Publications

Publication details [#9928]

Feltrin-Morris, Marella. 2005. No book to call one’s own: perspectives on translation and literary creation in Francesca Duranti’s The House on Moon Lake. In Delabastita, Dirk and Rainier Grutman, eds. Fictionalising translation and multilingualism. Special issue of Linguistica Antverpiensia: New Series 4: 255–263.
Publication type
Article in Special issue
Publication language
English
Source language
Target language
Person as a subject
Title as subject

Abstract

Francesca Duranti’s prize-winning novel The House on Moon Lake (La casa sul lago della luna, 1984) has been hailed by various critics as an intriguing concoction of reality and illusion. However, the story’s main dichotomy seems to be between translation as frustrated desire for possession, and original writing as more fulfilling ownership of the text.

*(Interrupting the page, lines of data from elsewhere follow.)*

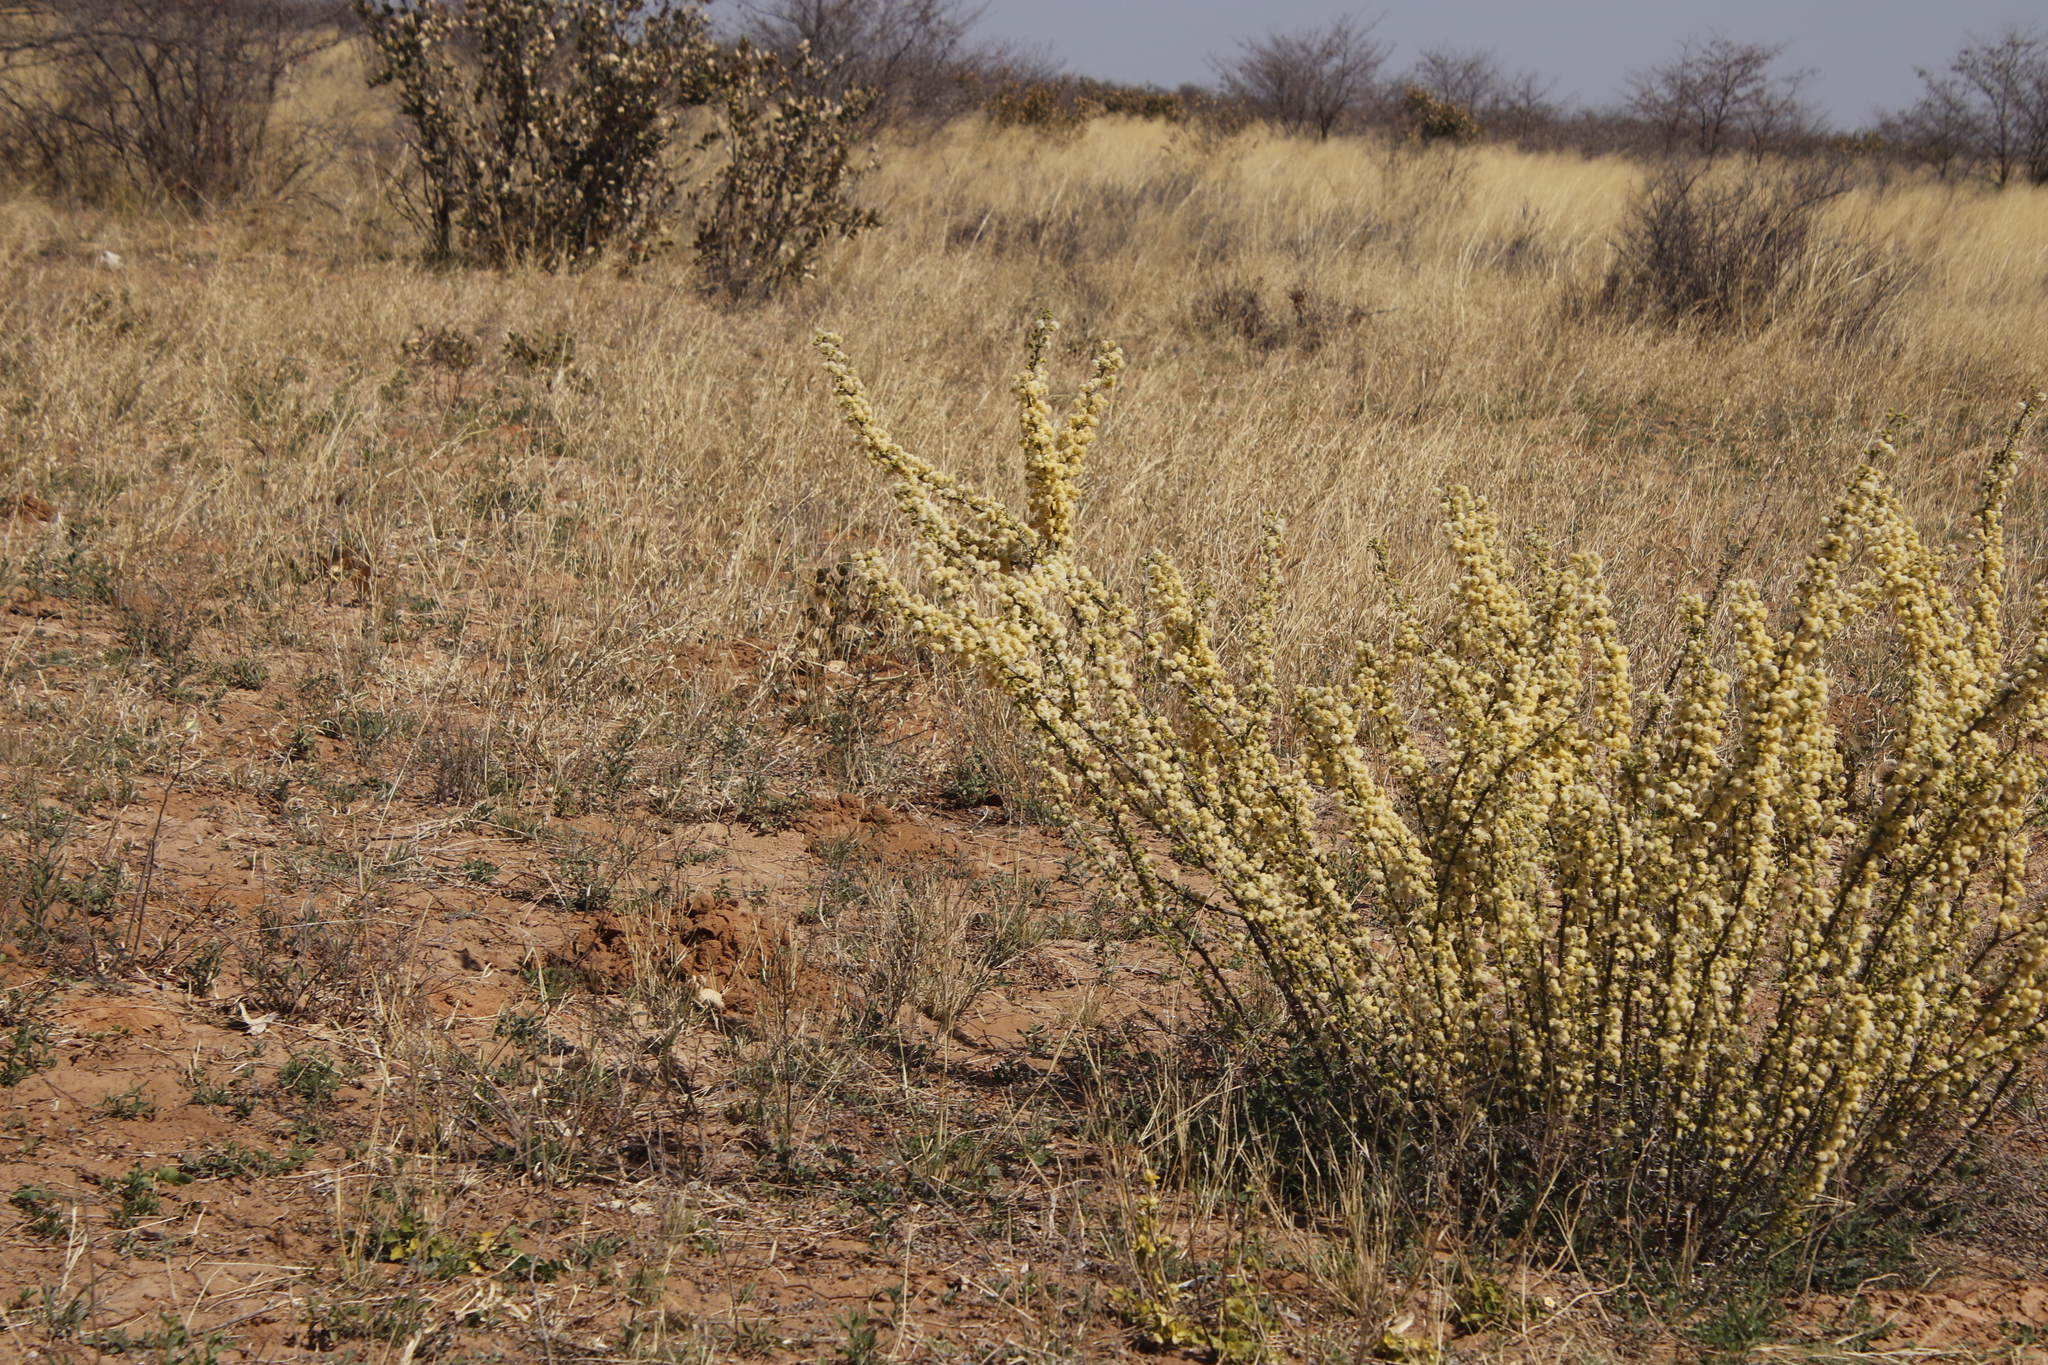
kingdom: Plantae
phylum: Tracheophyta
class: Magnoliopsida
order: Fabales
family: Fabaceae
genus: Vachellia
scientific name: Vachellia hebeclada
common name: Candle thorn
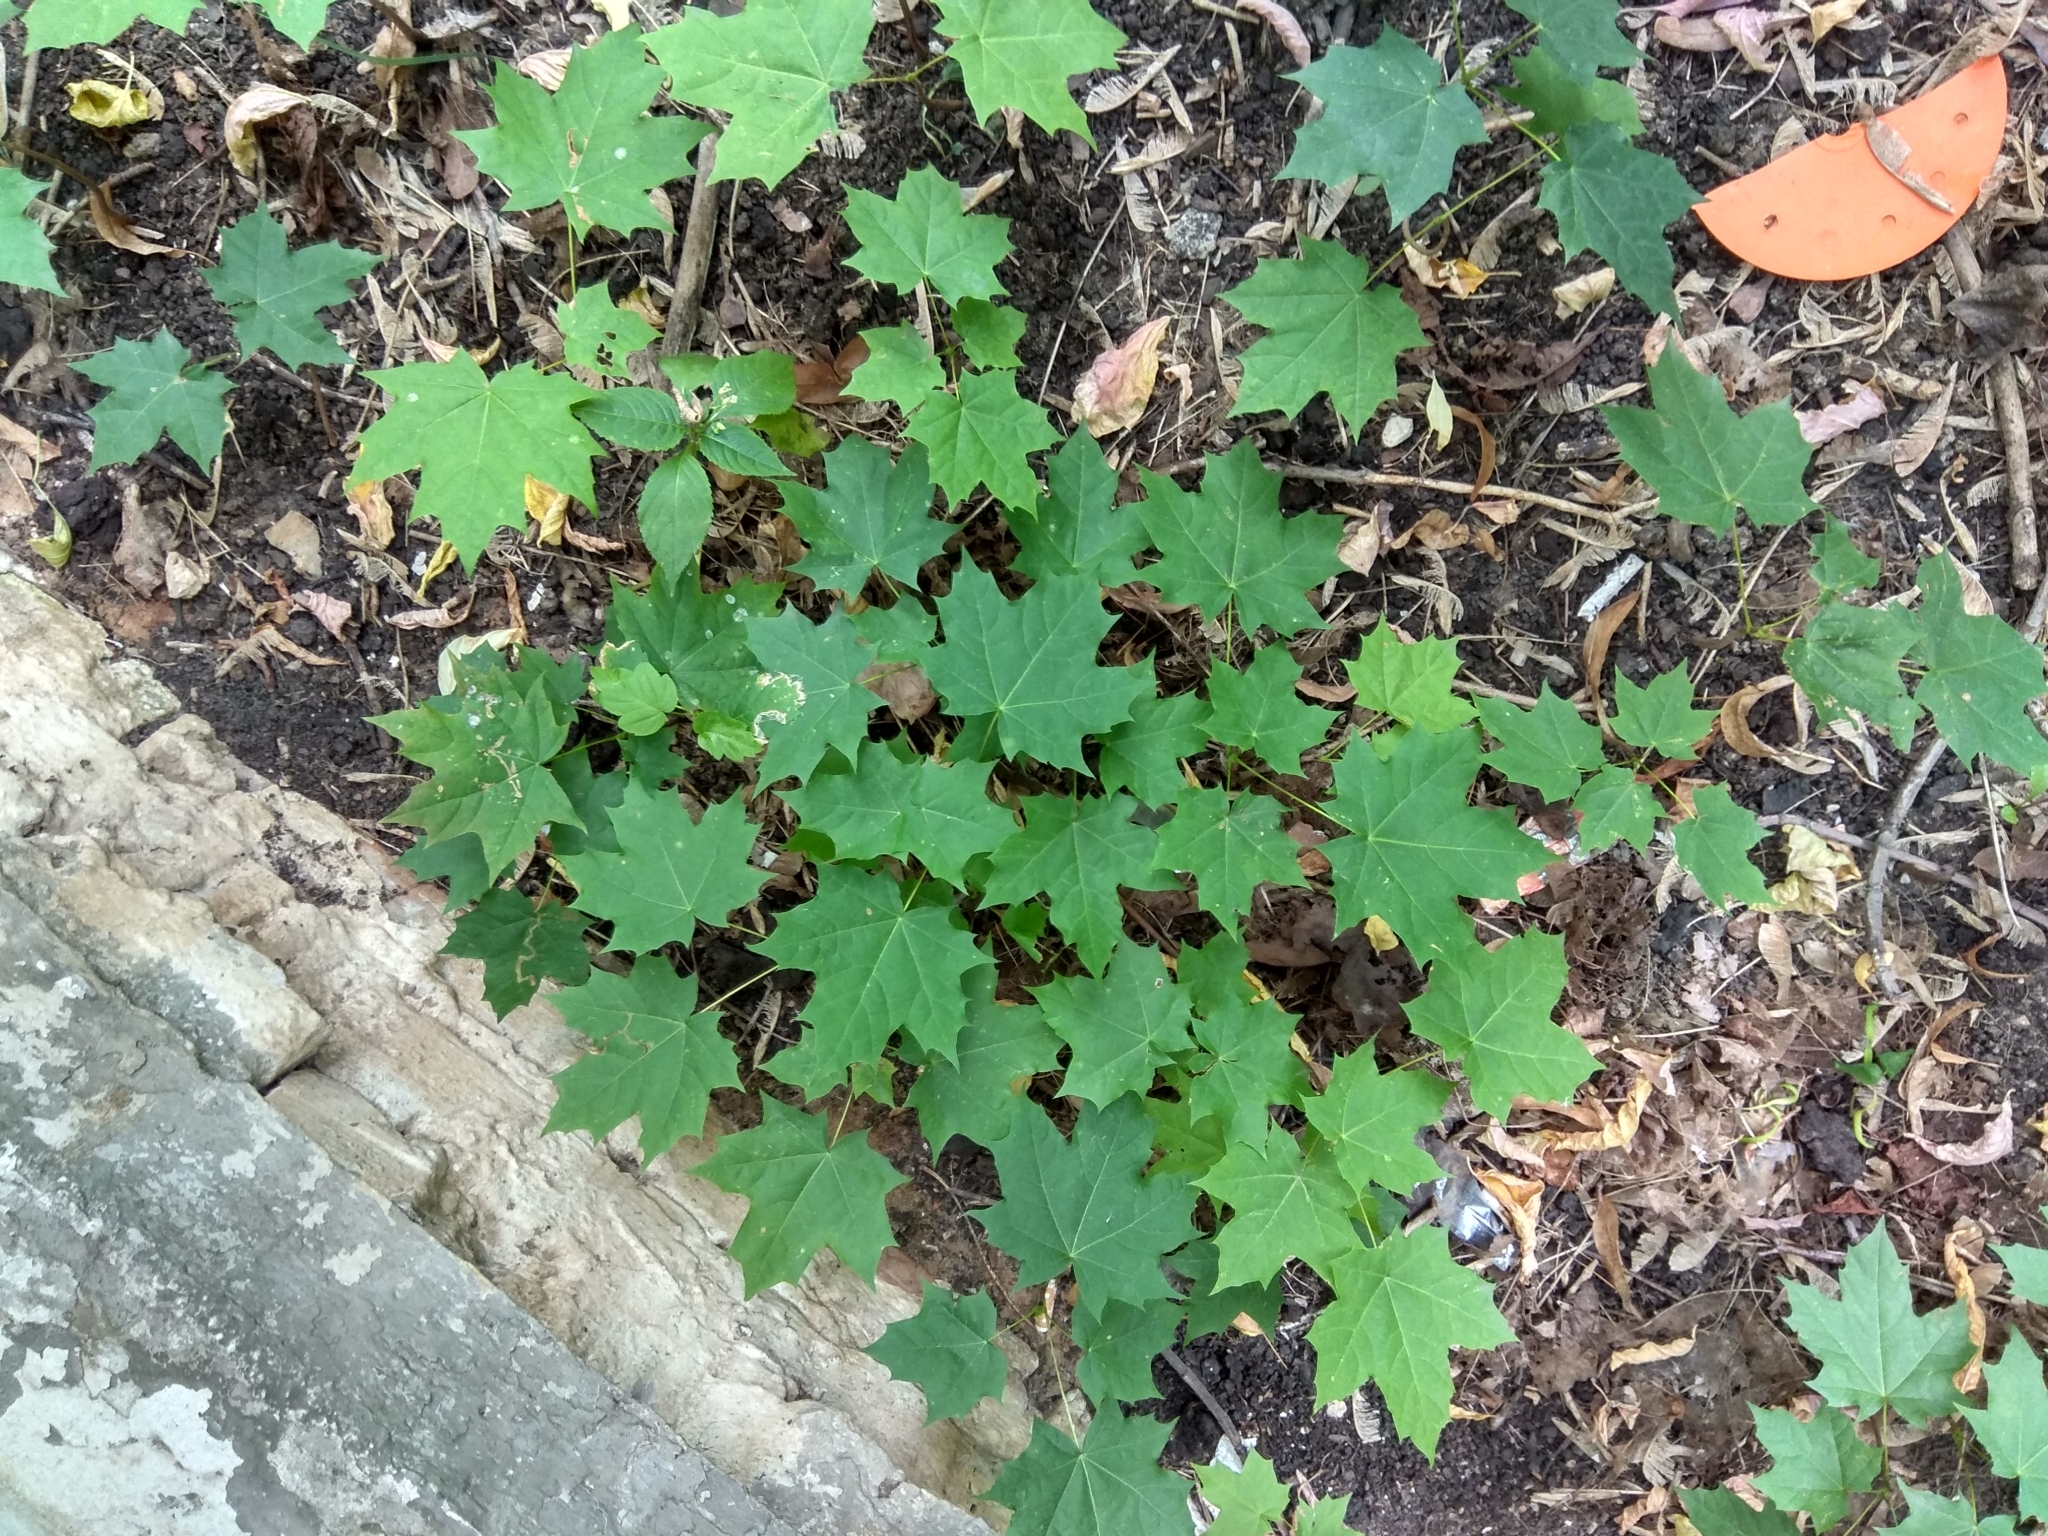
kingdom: Plantae
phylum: Tracheophyta
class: Magnoliopsida
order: Sapindales
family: Sapindaceae
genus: Acer
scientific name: Acer platanoides
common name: Norway maple
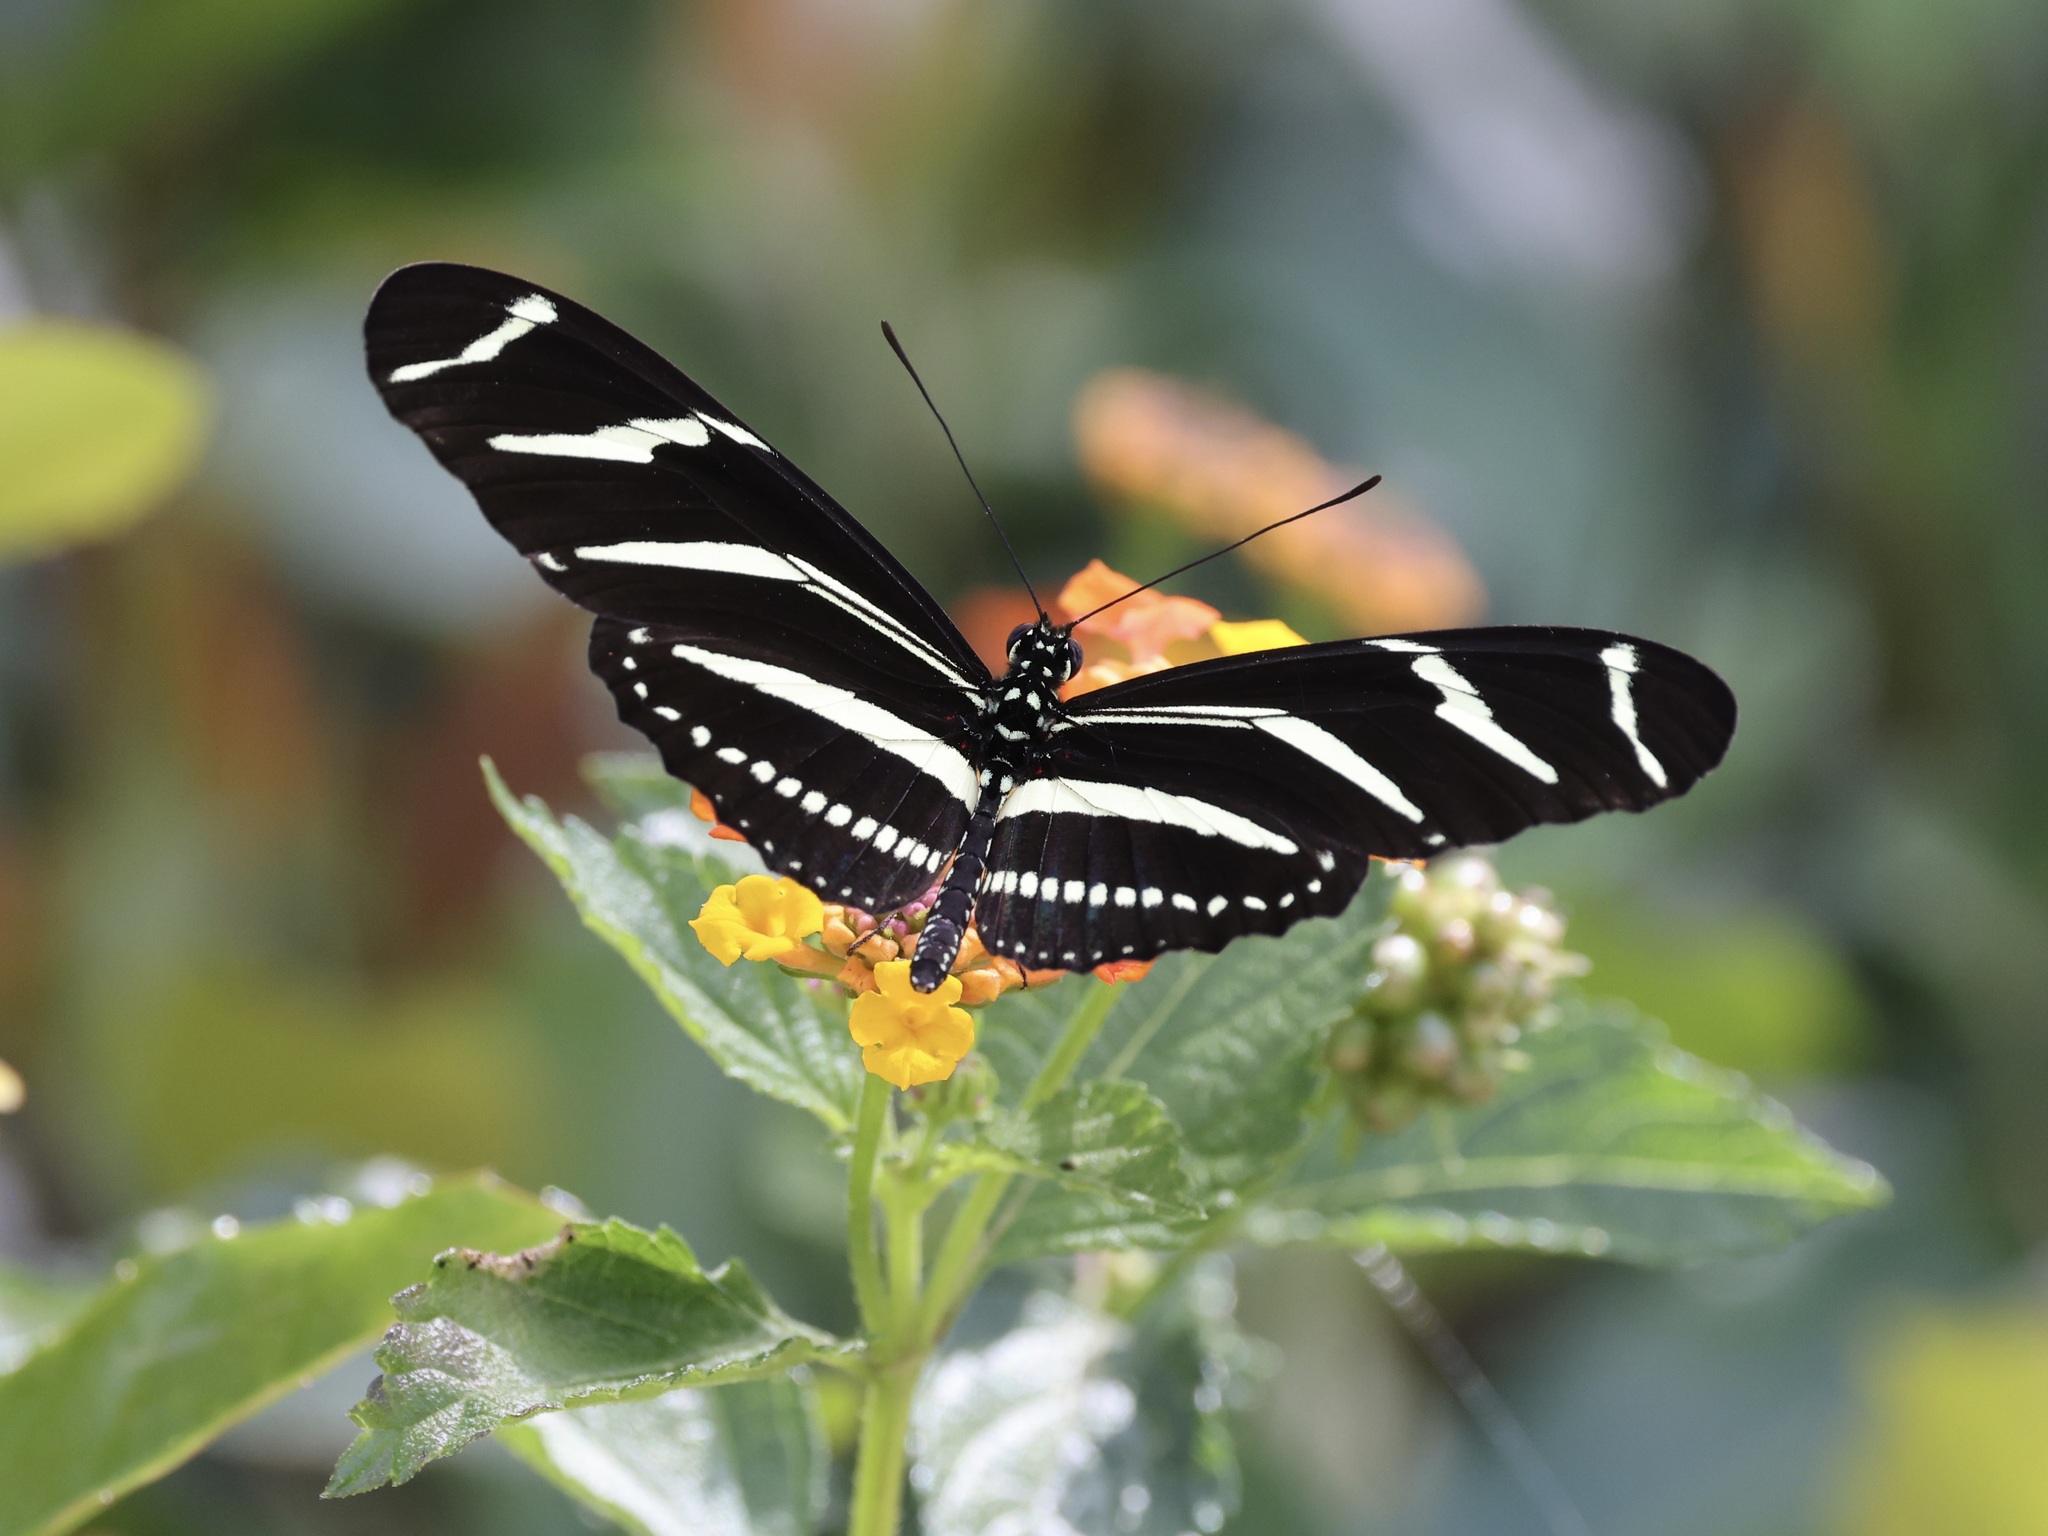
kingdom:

The fact that even the possession of a text on the part of its author ultimately proves to be ephemeral does not change the image of translation with which Duranti presents the reader: a mechanical transfer of words, a cowardly, unimaginative antagonist to ‘true’ literary creation. This essay examines the ways in which this portrayal is carried out in the text, and its implications in a perspective on translation that perpetuates notions of weakness and passivity as its defining characteristics.